Your instructions: Would you repeat all of the records underneath, exactly as written?

(Stored items)
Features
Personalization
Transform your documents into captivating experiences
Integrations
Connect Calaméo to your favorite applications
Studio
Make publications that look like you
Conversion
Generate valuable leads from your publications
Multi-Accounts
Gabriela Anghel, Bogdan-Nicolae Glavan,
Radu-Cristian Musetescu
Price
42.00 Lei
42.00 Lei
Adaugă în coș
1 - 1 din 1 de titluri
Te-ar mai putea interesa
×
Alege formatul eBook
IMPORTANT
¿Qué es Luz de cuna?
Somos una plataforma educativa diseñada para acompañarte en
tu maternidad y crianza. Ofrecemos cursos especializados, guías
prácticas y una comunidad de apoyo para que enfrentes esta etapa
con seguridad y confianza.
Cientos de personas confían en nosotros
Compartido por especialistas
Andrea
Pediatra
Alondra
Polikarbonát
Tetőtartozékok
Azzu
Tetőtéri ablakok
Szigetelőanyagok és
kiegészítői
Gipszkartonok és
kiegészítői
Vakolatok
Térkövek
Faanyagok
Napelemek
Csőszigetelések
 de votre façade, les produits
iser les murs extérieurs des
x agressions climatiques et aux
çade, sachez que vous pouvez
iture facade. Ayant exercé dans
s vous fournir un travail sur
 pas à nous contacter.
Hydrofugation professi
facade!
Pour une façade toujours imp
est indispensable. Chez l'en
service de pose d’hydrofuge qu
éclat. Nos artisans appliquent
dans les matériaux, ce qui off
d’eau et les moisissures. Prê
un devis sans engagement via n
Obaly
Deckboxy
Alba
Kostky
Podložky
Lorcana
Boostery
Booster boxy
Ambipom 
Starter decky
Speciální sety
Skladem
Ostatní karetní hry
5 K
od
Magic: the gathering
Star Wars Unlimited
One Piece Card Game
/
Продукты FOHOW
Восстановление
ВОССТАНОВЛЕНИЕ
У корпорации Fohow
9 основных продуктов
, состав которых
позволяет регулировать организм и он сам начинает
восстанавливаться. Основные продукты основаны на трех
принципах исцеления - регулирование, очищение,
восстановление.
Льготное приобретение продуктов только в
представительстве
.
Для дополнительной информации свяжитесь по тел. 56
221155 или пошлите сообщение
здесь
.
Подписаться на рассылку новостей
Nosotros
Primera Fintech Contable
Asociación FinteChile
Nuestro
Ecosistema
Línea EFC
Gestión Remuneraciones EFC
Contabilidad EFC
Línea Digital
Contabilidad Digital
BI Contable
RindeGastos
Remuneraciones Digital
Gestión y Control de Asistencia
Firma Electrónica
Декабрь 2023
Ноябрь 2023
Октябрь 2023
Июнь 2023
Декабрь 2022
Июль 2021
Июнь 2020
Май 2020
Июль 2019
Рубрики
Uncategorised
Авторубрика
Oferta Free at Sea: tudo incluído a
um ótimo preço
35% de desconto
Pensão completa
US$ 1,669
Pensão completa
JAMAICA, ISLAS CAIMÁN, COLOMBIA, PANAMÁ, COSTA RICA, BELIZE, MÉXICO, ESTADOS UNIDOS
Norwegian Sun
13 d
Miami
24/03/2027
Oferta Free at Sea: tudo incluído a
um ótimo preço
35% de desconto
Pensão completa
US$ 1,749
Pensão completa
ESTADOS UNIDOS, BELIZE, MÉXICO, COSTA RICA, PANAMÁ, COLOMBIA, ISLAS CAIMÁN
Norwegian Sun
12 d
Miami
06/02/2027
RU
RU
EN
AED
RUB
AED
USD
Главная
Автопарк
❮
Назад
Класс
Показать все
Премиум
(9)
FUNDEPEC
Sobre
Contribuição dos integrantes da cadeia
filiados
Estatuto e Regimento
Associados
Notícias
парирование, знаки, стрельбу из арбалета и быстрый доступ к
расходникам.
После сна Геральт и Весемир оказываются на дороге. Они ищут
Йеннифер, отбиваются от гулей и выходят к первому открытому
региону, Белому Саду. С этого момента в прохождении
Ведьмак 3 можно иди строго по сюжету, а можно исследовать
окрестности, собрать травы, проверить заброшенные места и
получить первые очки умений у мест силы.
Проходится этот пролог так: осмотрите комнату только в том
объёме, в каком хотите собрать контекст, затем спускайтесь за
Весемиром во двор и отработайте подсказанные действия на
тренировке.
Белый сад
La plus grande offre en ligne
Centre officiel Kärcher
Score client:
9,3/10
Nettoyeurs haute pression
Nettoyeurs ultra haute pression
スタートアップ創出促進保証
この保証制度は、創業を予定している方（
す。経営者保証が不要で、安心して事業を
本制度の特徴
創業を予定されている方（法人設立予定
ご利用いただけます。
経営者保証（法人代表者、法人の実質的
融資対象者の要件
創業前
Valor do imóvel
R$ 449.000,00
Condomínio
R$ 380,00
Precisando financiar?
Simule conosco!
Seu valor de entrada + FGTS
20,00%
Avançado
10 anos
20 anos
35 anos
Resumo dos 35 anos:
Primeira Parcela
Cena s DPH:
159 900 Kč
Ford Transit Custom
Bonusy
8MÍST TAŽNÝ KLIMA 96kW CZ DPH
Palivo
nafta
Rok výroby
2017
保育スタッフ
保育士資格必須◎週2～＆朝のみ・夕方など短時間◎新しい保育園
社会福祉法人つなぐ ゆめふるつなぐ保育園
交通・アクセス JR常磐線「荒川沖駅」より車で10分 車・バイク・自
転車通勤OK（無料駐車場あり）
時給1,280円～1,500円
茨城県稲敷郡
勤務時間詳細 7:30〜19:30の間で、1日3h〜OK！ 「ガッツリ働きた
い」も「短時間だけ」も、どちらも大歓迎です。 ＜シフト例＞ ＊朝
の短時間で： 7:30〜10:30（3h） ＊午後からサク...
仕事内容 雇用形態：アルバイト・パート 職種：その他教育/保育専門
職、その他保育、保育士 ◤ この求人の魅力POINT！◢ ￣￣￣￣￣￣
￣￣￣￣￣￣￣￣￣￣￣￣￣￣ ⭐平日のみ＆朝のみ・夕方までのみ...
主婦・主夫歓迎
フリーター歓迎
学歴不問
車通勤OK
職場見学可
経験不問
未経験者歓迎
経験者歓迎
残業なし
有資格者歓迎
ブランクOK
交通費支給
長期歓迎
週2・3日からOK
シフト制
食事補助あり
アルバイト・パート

Result of this task:
Features
Personalization
Transform your documents into captivating experiences
Integrations
Connect Calaméo to your favorite applications
Studio
Make publications that look like you
Conversion
Generate valuable leads from your publications
Multi-Accounts
Gabriela Anghel, Bogdan-Nicolae Glavan,
Radu-Cristian Musetescu
Price
42.00 Lei
42.00 Lei
Adaugă în coș
1 - 1 din 1 de titluri
Te-ar mai putea interesa
×
Alege formatul eBook
IMPORTANT
¿Qué es Luz de cuna?
Somos una plataforma educativa diseñada para acompañarte en
tu maternidad y crianza. Ofrecemos cursos especializados, guías
prácticas y una comunidad de apoyo para que enfrentes esta etapa
con seguridad y confianza.
Cientos de personas confían en nosotros
Compartido por especialistas
Andrea
Pediatra
Alondra
Polikarbonát
Tetőtartozékok
Azzu
Tetőtéri ablakok
Szigetelőanyagok és
kiegészítői
Gipszkartonok és
kiegészítői
Vakolatok
Térkövek
Faanyagok
Napelemek
Csőszigetelések
 de votre façade, les produits
iser les murs extérieurs des
x agressions climatiques et aux
çade, sachez que vous pouvez
iture facade. Ayant exercé dans
s vous fournir un travail sur
 pas à nous contacter.
Hydrofugation professi
facade!
Pour une façade toujours imp
est indispensable. Chez l'en
service de pose d’hydrofuge qu
éclat. Nos artisans appliquent
dans les matériaux, ce qui off
d’eau et les moisissures. Prê
un devis sans engagement via n
Obaly
Deckboxy
Alba
Kostky
Podložky
Lorcana
Boostery
Booster boxy
Ambipom 
Starter decky
Speciální sety
Skladem
Ostatní karetní hry
5 K
od
Magic: the gathering
Star Wars Unlimited
One Piece Card Game
/
Продукты FOHOW
Восстановление
ВОССТАНОВЛЕНИЕ
У корпорации Fohow
9 основных продуктов
, состав которых
позволяет регулировать организм и он сам начинает
восстанавливаться. Основные продукты основаны на трех
принципах исцеления - регулирование, очищение,
восстановление.
Льготное приобретение продуктов только в
представительстве
.
Для дополнительной информации свяжитесь по тел. 56
221155 или пошлите сообщение
здесь
.
Подписаться на рассылку новостей
Nosotros
Primera Fintech Contable
Asociación FinteChile
Nuestro
Ecosistema
Línea EFC
Gestión Remuneraciones EFC
Contabilidad EFC
Línea Digital
Contabilidad Digital
BI Contable
RindeGastos
Remuneraciones Digital
Gestión y Control de Asistencia
Firma Electrónica
Декабрь 2023
Ноябрь 2023
Октябрь 2023
Июнь 2023
Декабрь 2022
Июль 2021
Июнь 2020
Май 2020
Июль 2019
Рубрики
Uncategorised
Авторубрика
Oferta Free at Sea: tudo incluído a
um ótimo preço
35% de desconto
Pensão completa
US$ 1,669
Pensão completa
JAMAICA, ISLAS CAIMÁN, COLOMBIA, PANAMÁ, COSTA RICA, BELIZE, MÉXICO, ESTADOS UNIDOS
Norwegian Sun
13 d
Miami
24/03/2027
Oferta Free at Sea: tudo incluído a
um ótimo preço
35% de desconto
Pensão completa
US$ 1,749
Pensão completa
ESTADOS UNIDOS, BELIZE, MÉXICO, COSTA RICA, PANAMÁ, COLOMBIA, ISLAS CAIMÁN
Norwegian Sun
12 d
Miami
06/02/2027
RU
RU
EN
AED
RUB
AED
USD
Главная
Автопарк
❮
Назад
Класс
Показать все
Премиум
(9)
FUNDEPEC
Sobre
Contribuição dos integrantes da cadeia
filiados
Estatuto e Regimento
Associados
Notícias
парирование, знаки, стрельбу из арбалета и быстрый доступ к
расходникам.
После сна Геральт и Весемир оказываются на дороге. Они ищут
Йеннифер, отбиваются от гулей и выходят к первому открытому
региону, Белому Саду. С этого момента в прохождении
Ведьмак 3 можно иди строго по сюжету, а можно исследовать
окрестности, собрать травы, проверить заброшенные места и
получить первые очки умений у мест силы.
Проходится этот пролог так: осмотрите комнату только в том
объёме, в каком хотите собрать контекст, затем спускайтесь за
Весемиром во двор и отработайте подсказанные действия на
тренировке.
Белый сад
La plus grande offre en ligne
Centre officiel Kärcher
Score client:
9,3/10
Nettoyeurs haute pression
Nettoyeurs ultra haute pression
スタートアップ創出促進保証
この保証制度は、創業を予定している方（
す。経営者保証が不要で、安心して事業を
本制度の特徴
創業を予定されている方（法人設立予定
ご利用いただけます。
経営者保証（法人代表者、法人の実質的
融資対象者の要件
創業前
Valor do imóvel
R$ 449.000,00
Condomínio
R$ 380,00
Precisando financiar?
Simule conosco!
Seu valor de entrada + FGTS
20,00%
Avançado
10 anos
20 anos
35 anos
Resumo dos 35 anos:
Primeira Parcela
Cena s DPH:
159 900 Kč
Ford Transit Custom
Bonusy
8MÍST TAŽNÝ KLIMA 96kW CZ DPH
Palivo
nafta
Rok výroby
2017
保育スタッフ
保育士資格必須◎週2～＆朝のみ・夕方など短時間◎新しい保育園
社会福祉法人つなぐ ゆめふるつなぐ保育園
交通・アクセス JR常磐線「荒川沖駅」より車で10分 車・バイク・自
転車通勤OK（無料駐車場あり）
時給1,280円～1,500円
茨城県稲敷郡
勤務時間詳細 7:30〜19:30の間で、1日3h〜OK！ 「ガッツリ働きた
い」も「短時間だけ」も、どちらも大歓迎です。 ＜シフト例＞ ＊朝
の短時間で： 7:30〜10:30（3h） ＊午後からサク...
仕事内容 雇用形態：アルバイト・パート 職種：その他教育/保育専門
職、その他保育、保育士 ◤ この求人の魅力POINT！◢ ￣￣￣￣￣￣
￣￣￣￣￣￣￣￣￣￣￣￣￣￣ ⭐平日のみ＆朝のみ・夕方までのみ...
主婦・主夫歓迎
フリーター歓迎
学歴不問
車通勤OK
職場見学可
経験不問
未経験者歓迎
経験者歓迎
残業なし
有資格者歓迎
ブランクOK
交通費支給
長期歓迎
週2・3日からOK
シフト制
食事補助あり
アルバイト・パート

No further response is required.